取り組む課題 —
A – 伸長性外側カバーに関する本文によると、外側カバーの伸長性はどの方向で測定してもよいとされていますか？
B – 伸長性外側カバーに関する本文のうち、「特定の実施形態において、本発」で始まり「5g/m未満であってもよい。」まで続く箇所を、一字も変えずにそのまま繰り返してください。
C – 伸長性外側カバーに関する本文の最後の文に続く部分を書き上げてください。

読解本文 —
------------------------------------

本発明の特定の実施形態において、伸長性外側カバーは、不織布材料に積層されたポリマーフィルムの形状でポリマー層を有してもよい。これらの実施形態は次の3つの追加的態様:(1)塑弾性不織布材料の層が塑性ポリマーフィルムに積層される態様、(2)塑弾性不織布材料の層が塑弾性ポリマーフィルムに積層される態様、及び(3)塑性不織布材料の層が塑弾性ポリマーフィルムに積層される態様、を有してもよい。不織布材料及びポリマーフィルムの両方が塑弾性材料から形成される場合、両者は同一又は異なる塑弾性材料から形成され得る。特定の実施形態において、伸長性外側カバーは、上にエラストマー層が模様又はフィルムの形状で印刷又は積層された、例えば塑性体繊維の層などの、不織布材料の層を有してもよい。
本発明の少なくとも1つの実施形態の伸長性外側カバーは、綿の下着の布と同様の、小さな力で回復可能な伸長性を有する。いくつかの実施形態において、外側カバーは特定の伸長において小さな抵抗力を有してもよい。外側カバーは異なる方向に異なる伸長性を有することができるので、伸長性は長手方向(機械方向)及び横方向(機械横方向)で測定してもよい。いくつかの実施形態において、15%ひずみでは、外側カバーは40g/cm未満、30g/cm未満、20g/cm未満、さらには15g/cm未満の第1サイクル荷重を有し得る。いくつかの実施形態において、50%ひずみでは、外側カバーは100g/cm未満、75g/cm未満、40g/cm未満、さらには30g/cm未満の第1サイクル荷重を有し得る。加えて、いくつかの実施形態では、外側カバーはまた40%未満、30%未満、20%未満、さらには10%未満のセット率も有することができる。かかる特性を有する外側カバーはより下着のようであると考えられる。
特定の実施形態において、本発明の少なくとも1つの実施形態による外側カバーは、少なくとも1つの非弾性不織布に積層されるエラストマーフィルムを備えてもよい。不織布のそれぞれの層は、50g/m未満、10〜30g/m、さらには10〜20g/mの坪量を有してもよい。エラストマーフィルムの坪量は、40g/m未満、30g/m未満、25g/m未満、さらには15g/m未満であってもよい。

------------------------------------

データ抜粋 —

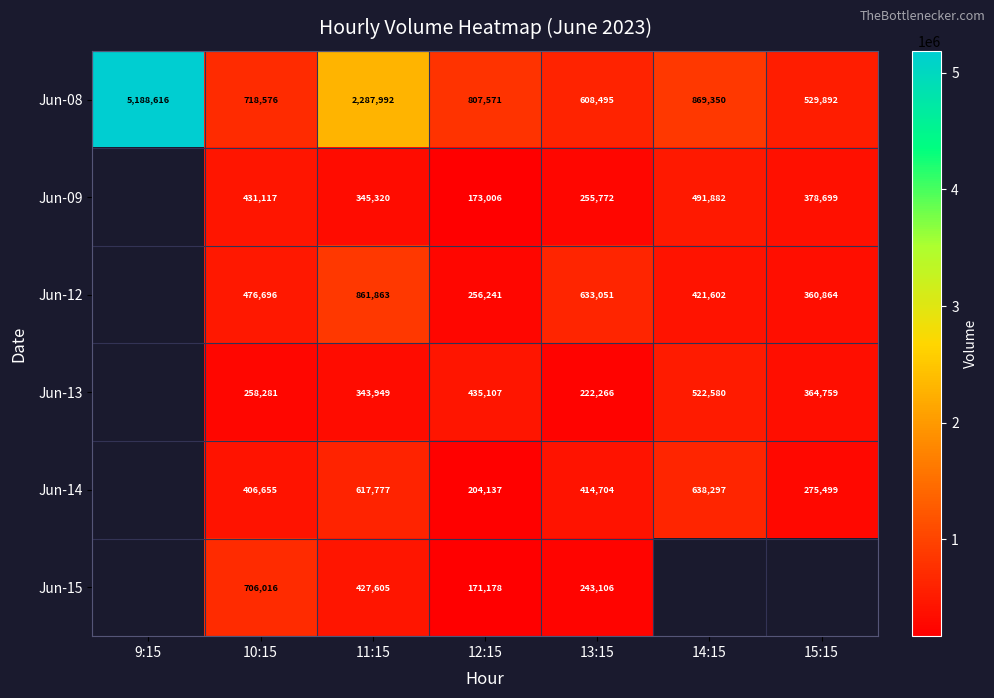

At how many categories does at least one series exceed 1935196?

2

------------------------------------

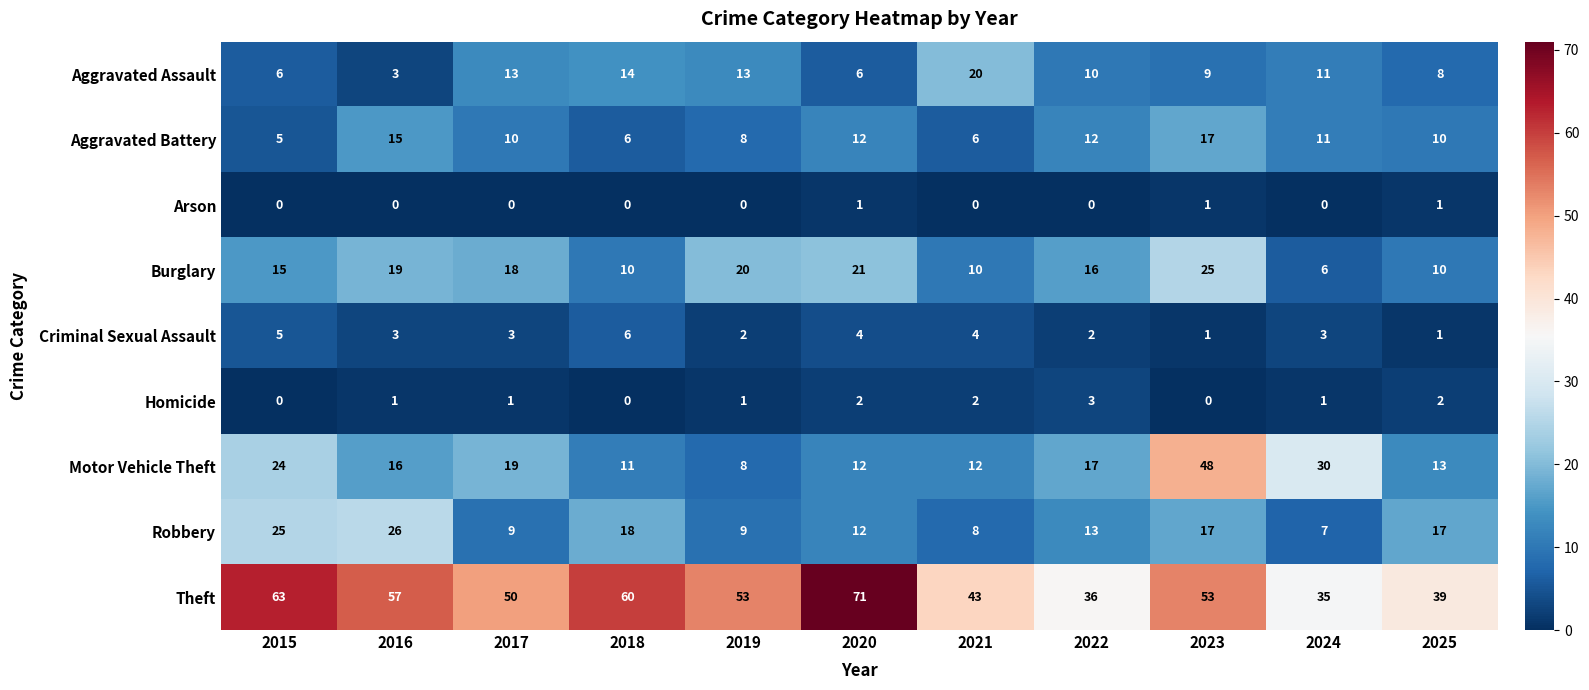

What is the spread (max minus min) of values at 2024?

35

------------------------------------

回答一覧 —
A – 長手方向（機械方向）及び横方向（機械横方向）です。

B –
特定の実施形態において、本発明の少なくとも1つの実施形態による外側カバーは、少なくとも1つの非弾性不織布に積層されるエラストマーフィルムを備えてもよい。不織布のそれぞれの層は、50g/m未満、10〜30g/m、さらには10〜20g/mの坪量を有してもよい。エラストマーフィルムの坪量は、40g/m未満、30g/m未満、25g/m未満、さらには15g/m未満であってもよい。

C –
吸収性物品に含まれるエラストマーは、おむつにおける、より高価な構成要素の1つであり得るので、また、外側カバーの面積、従ってエラストマーの使用は全体が伸びる外側カバーにとっては大きくなり得るので、外側カバーを比較的安価な低坪量のエラストマーで商業用に製造できることが望ましい可能性がある。弾性ポリプロピレン、例えば、エクソンモービル社(Exxon-Mobil)製のビスタマックス(VISTAMAXX)は、スチレン系ブロックコポリマーなどの従来のエラストマーより典型的には安価であるので、魅力的な候補であり得る。加えて、その溶融強度の高さにより、スチレン系ブロックポリマーと商業的に比べて低坪量(例えば、10〜40g/m)でこれら弾性ポリプロピレンをより容易に押し出すことができる。最後に、多くの他の吸収性物品の構成要素は多くの場合ポリプロピレンで作られているので、弾性ポリプロピレンとの機械的結合がより容易であり得る。
図1は、本発明の少なくとも1つの実施形態による外側カバー124を備える、吸収性物品101の実施例の概略図を示している。この実施例において、外側カバー124はエラストマーフィルム165及び不織布162から形成される二重積層体である。外側カバー124は、身体に面する側171及び衣類に面する側170を有する。外側カバー124に加え、吸収性物品はまた、例えば接着剤などの当該技術分野において一般に既知である任意の手段で吸収性コア26又は任意の他の構成要素に接合される、トップシート122も備え得る。吸収性コア26は外側カバー124に接合されてもよい。図1に示される外側カバー124は、表皮層163及びコア層164を有するエラストマーフィルム165を含んでいてもよい。表皮層163は、積層体を形成するために向かい合わせの配置でコア層164に接合されてもよい。フィルム−不織布の二重積層体では、表皮層163は一般に外側カバー124の身体に面する側171に配置される。図1には1つの表皮層163及び1つのコア層164のみが示されているが、所望により、外側カバー124は追加の表皮層及び/又はコア層を有してもよいことは理解されよう。所望により、外側カバー124はまた、図2に示すような第2の不織布材料162を含んでもよい。図2では、エラストマーフィルム165は2つの表皮層163及び2つの不織布層162を有する。かかる構造は、フィルム形成工程及び不織布への積層工程が異なる時間及び/又は場所で行われる場合に形成されてもよい。不織布162は、当該技術分野において一般に既知である任意の手段でエラストマーフィルム165に接合されてもよい。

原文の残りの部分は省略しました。